Turf Wars: How Growth and Competitive Shocks Have Affected the Performance and Stability of Community Health Centers

Tags:
Early View Original Scholarship
Topics:
Health Equity Population Health

Policy Points:

  • Community health centers (CHCs) are mandated to simultaneously maintain collaborative relationships with all other health care providers in their service area while consistently expanding their footprint to serve more patients, creating a contradictory policy environment.
  • This study suggests that CHCs may respond to competitive shocks by engaging in a turf war with encroaching rivals at the expense of their financial solvency and social mission.
  • Compounded in part by mounting fiscal austerity that may exacerbate competitive pressures, new approaches are needed that strengthen guardrails against patient selection and create incentives for CHCs to move into persistently underserved communities.

Context: Community health centers (CHCs) are a critical and growing part of the health care safety net, doubling over the past 15 years to expand access to essential health care services to over 31 million patients in traditionally underserved communities. However, increasingly, CHCs have opened care delivery locations in communities already served by another CHC, potentially creating competitive markets with unknown implications for how this safety net operates.

Methods: This retrospective cohort study was performed in 810 CHCs that operated between 2009 and 2023. A difference-in-differences design was used with staggered implementation to examine the impacts of competitive shocks on clinic performance and, consequently, whether this changes the types of patients served and how clinics operate.

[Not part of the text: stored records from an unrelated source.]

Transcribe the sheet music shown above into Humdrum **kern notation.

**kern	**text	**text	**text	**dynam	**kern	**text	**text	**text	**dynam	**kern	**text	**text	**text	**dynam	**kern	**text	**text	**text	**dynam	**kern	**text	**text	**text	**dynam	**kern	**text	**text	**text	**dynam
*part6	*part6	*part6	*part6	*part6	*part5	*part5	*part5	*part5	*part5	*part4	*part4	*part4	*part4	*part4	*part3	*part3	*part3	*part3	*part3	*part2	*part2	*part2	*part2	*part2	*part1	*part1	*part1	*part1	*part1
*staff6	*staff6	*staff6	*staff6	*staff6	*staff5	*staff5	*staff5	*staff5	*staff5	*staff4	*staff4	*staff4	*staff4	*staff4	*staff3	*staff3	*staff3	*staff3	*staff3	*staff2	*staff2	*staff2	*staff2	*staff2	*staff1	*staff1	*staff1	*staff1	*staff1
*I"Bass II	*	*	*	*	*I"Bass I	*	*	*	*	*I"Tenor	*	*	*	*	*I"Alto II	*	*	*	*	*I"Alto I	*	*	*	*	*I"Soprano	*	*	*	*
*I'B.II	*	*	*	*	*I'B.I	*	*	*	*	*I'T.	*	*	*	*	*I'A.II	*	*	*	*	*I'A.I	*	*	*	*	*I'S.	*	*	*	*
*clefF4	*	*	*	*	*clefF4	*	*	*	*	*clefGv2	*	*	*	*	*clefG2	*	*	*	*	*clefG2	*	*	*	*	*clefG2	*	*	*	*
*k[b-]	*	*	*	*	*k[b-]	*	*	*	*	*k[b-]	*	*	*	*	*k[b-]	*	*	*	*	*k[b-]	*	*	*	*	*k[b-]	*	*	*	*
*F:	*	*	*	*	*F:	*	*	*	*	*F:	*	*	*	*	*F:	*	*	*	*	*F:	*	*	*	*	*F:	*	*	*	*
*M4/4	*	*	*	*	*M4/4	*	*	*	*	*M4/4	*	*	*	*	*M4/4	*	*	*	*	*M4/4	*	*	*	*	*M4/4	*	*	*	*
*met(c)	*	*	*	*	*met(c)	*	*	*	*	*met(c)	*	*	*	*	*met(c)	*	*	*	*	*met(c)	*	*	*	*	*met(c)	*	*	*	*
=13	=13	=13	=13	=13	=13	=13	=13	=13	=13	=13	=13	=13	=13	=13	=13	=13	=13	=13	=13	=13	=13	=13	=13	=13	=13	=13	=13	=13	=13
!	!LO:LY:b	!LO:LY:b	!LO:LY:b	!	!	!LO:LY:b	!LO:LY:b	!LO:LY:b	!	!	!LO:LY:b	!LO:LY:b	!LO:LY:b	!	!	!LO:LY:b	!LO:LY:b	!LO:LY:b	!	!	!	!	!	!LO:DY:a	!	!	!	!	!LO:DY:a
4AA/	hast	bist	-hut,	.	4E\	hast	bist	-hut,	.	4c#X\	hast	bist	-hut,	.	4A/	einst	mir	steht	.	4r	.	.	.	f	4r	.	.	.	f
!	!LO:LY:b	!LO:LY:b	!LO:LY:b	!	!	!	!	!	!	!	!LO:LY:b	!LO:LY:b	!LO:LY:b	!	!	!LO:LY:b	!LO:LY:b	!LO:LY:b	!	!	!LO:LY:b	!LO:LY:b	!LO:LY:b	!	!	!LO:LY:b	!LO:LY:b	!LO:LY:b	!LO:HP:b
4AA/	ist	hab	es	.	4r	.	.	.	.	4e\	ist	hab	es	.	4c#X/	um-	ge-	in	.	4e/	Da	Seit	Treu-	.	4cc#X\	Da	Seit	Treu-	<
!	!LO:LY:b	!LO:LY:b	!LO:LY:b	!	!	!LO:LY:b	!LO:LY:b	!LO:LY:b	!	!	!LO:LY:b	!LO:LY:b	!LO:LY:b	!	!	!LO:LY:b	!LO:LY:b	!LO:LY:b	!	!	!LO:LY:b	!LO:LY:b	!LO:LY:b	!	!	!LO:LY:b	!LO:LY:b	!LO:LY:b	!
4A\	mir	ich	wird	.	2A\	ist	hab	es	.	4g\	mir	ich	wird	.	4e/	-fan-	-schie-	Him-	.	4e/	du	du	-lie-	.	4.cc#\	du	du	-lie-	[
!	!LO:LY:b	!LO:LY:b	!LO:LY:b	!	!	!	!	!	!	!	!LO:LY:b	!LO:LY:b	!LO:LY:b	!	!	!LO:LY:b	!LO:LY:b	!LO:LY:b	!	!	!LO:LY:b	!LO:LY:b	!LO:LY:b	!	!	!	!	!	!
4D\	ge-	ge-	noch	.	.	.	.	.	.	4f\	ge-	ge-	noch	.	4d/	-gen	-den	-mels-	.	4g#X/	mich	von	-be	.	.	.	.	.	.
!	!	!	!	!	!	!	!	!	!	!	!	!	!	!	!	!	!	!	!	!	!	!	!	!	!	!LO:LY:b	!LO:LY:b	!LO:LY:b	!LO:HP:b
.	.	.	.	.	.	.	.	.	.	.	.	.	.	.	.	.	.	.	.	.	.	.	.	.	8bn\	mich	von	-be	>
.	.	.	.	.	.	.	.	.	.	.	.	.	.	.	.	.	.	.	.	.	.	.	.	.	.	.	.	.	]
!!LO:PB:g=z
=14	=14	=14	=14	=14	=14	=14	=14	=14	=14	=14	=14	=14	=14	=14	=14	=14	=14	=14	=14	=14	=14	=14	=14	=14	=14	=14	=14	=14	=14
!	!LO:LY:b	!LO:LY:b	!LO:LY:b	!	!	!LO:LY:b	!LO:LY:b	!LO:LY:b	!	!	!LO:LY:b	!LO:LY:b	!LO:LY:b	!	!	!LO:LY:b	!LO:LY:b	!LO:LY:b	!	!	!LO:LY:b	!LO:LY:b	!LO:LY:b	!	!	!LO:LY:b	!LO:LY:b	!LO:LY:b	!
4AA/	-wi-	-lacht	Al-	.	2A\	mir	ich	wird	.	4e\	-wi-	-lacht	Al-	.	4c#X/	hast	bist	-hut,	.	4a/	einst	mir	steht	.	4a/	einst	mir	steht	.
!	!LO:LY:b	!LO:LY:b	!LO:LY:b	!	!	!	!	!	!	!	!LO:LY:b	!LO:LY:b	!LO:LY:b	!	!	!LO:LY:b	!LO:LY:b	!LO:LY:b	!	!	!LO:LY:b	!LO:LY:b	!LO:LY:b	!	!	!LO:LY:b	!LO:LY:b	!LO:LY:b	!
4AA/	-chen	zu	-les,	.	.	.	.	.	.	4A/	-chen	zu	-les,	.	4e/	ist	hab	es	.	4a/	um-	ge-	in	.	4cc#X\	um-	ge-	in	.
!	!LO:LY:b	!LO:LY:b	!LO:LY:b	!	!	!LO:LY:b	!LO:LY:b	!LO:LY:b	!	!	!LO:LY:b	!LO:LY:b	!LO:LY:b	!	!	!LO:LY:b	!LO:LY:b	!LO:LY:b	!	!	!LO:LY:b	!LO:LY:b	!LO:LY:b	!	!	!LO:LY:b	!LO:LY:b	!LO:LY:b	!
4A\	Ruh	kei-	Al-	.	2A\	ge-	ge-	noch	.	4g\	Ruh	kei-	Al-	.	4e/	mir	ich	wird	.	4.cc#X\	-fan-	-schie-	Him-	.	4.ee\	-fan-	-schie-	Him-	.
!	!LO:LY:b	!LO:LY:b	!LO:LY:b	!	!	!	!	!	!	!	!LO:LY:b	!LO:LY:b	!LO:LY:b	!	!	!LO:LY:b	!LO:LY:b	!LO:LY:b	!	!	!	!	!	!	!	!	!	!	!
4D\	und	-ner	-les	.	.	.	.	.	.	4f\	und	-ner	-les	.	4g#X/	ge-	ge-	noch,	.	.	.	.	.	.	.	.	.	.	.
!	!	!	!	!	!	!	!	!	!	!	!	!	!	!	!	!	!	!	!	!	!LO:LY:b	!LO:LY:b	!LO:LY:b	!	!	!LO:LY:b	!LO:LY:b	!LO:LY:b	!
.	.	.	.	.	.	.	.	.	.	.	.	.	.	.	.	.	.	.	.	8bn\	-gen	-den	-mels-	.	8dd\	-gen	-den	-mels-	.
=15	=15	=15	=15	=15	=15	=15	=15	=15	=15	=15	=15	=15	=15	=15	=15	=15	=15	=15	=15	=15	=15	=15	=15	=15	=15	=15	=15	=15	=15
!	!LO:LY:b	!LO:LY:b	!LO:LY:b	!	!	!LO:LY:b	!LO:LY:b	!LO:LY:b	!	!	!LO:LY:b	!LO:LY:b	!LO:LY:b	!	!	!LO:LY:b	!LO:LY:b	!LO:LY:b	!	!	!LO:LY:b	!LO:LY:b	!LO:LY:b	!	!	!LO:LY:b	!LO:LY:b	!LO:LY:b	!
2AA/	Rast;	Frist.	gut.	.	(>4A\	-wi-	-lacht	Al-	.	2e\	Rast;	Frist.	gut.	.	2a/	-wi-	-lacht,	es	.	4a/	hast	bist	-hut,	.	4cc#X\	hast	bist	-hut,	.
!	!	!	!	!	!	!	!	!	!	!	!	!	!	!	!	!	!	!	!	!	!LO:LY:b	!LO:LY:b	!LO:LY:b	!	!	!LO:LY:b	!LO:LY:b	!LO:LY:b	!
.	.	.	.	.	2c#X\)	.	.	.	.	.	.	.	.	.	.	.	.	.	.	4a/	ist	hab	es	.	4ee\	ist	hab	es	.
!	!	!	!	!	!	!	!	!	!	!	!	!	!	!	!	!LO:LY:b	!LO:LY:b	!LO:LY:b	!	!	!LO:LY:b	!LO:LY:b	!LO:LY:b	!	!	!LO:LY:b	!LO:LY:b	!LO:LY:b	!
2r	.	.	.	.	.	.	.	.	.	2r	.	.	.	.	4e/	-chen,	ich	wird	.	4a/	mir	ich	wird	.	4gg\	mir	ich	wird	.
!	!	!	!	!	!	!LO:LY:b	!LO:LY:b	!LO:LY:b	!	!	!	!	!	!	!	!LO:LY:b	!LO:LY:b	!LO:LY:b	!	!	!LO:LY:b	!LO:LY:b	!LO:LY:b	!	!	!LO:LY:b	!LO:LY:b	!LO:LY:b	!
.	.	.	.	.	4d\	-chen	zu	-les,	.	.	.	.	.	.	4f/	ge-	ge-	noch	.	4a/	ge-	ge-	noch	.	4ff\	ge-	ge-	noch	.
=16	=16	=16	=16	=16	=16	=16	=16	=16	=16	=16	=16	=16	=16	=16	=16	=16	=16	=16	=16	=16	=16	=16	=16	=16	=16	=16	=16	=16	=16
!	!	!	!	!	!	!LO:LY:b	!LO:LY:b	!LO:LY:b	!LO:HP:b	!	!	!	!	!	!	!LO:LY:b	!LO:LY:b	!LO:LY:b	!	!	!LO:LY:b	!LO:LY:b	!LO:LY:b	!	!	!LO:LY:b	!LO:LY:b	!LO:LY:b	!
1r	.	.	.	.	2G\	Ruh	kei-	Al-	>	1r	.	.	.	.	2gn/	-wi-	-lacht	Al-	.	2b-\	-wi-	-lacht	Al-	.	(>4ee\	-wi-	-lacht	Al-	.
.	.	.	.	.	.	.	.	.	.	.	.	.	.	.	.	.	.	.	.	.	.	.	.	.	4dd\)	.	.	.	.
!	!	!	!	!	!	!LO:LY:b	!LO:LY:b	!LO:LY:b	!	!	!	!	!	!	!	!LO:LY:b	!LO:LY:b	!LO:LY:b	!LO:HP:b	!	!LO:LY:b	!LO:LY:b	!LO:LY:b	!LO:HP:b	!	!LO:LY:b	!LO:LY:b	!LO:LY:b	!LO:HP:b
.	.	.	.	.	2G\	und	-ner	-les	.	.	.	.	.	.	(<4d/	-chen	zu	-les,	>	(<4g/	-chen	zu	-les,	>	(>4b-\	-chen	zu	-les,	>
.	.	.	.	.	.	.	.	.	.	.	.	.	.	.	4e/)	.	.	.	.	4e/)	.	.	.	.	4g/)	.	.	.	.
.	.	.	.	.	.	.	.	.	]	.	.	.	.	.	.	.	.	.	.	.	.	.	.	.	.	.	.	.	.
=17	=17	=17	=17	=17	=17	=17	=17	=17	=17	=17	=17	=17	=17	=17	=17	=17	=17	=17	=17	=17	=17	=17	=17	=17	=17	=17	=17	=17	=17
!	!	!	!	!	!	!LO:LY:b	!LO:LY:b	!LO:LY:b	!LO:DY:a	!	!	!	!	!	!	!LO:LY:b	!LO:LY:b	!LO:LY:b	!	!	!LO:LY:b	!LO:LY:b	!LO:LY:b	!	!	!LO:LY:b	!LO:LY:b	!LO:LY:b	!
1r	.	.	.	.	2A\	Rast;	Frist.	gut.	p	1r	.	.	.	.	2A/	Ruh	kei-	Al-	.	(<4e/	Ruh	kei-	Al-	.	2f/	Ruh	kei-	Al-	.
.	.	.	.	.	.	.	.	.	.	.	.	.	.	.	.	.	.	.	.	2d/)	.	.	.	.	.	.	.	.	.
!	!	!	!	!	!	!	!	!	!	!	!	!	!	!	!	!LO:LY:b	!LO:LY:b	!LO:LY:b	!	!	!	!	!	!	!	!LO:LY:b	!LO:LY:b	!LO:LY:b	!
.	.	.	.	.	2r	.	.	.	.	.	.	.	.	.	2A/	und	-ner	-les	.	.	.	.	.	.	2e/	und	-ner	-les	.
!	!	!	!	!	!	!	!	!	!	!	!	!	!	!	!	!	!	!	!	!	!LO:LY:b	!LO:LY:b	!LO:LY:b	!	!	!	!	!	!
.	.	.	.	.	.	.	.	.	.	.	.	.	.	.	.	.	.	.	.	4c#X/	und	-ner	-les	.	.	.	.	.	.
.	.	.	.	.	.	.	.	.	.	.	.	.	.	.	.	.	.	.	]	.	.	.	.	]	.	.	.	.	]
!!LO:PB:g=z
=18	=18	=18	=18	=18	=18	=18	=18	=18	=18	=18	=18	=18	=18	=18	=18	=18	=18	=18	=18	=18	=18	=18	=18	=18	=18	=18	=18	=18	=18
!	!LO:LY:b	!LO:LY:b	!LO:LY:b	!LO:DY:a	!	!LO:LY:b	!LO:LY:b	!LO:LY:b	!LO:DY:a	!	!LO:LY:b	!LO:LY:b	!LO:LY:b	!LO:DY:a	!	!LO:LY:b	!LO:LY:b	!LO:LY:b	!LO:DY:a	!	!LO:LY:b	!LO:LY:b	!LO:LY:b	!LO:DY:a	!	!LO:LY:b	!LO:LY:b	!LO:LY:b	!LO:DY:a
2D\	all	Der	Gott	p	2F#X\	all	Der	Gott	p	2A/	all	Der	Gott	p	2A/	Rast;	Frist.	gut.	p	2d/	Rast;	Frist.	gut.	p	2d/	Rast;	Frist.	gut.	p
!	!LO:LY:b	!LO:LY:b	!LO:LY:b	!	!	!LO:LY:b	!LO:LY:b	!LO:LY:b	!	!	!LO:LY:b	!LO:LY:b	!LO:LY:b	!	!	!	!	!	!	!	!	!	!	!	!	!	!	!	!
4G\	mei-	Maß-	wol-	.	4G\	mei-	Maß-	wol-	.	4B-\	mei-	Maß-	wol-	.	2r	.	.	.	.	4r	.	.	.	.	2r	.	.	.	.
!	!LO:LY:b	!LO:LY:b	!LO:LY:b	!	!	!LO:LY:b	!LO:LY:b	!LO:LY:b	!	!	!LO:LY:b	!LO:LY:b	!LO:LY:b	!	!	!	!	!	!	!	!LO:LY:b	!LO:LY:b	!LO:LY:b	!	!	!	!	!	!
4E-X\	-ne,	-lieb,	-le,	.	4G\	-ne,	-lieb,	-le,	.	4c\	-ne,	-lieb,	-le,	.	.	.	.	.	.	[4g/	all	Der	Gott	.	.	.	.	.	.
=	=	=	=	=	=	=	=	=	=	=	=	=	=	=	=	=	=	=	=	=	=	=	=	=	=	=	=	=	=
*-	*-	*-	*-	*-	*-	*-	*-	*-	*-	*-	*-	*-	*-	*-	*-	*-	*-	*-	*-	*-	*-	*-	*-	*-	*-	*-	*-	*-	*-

Findings: When a rival CHCs’ growth results in a competitive shock, 95% of new sites are located no more than ten miles away from their existing service area. After a competitive shock, incumbent CHCs on average experienced significant decreases in financial stability and shifts in their patient mix toward those with Medicaid and away from patients who are uninsured and have more chronic conditions. Clinics also reallocated 11% of their resources closer to the encroaching rival, recentering and concentrating their organizations. Strikingly, multiple competitive shocks increased the annual probability of a closure, acquisition, or loss of CHC status from 0% to 1.67%.

Conclusions: Despite explicit policy guardrails, this pattern of rapid, recent, and localized growth has distorted incentives for individual clinics, weakening this critical safety net. Clinics may respond to such mounting pressures by engaging in a turf war, reallocating and concentrating resources closer toward the encroaching rival at the expense of their social mission and financial solvency. Both state and federal policymakers must incentivize CHCs to disperse into communities without established clinics and introduce new protections against underservice by stabilizing clinic budgets.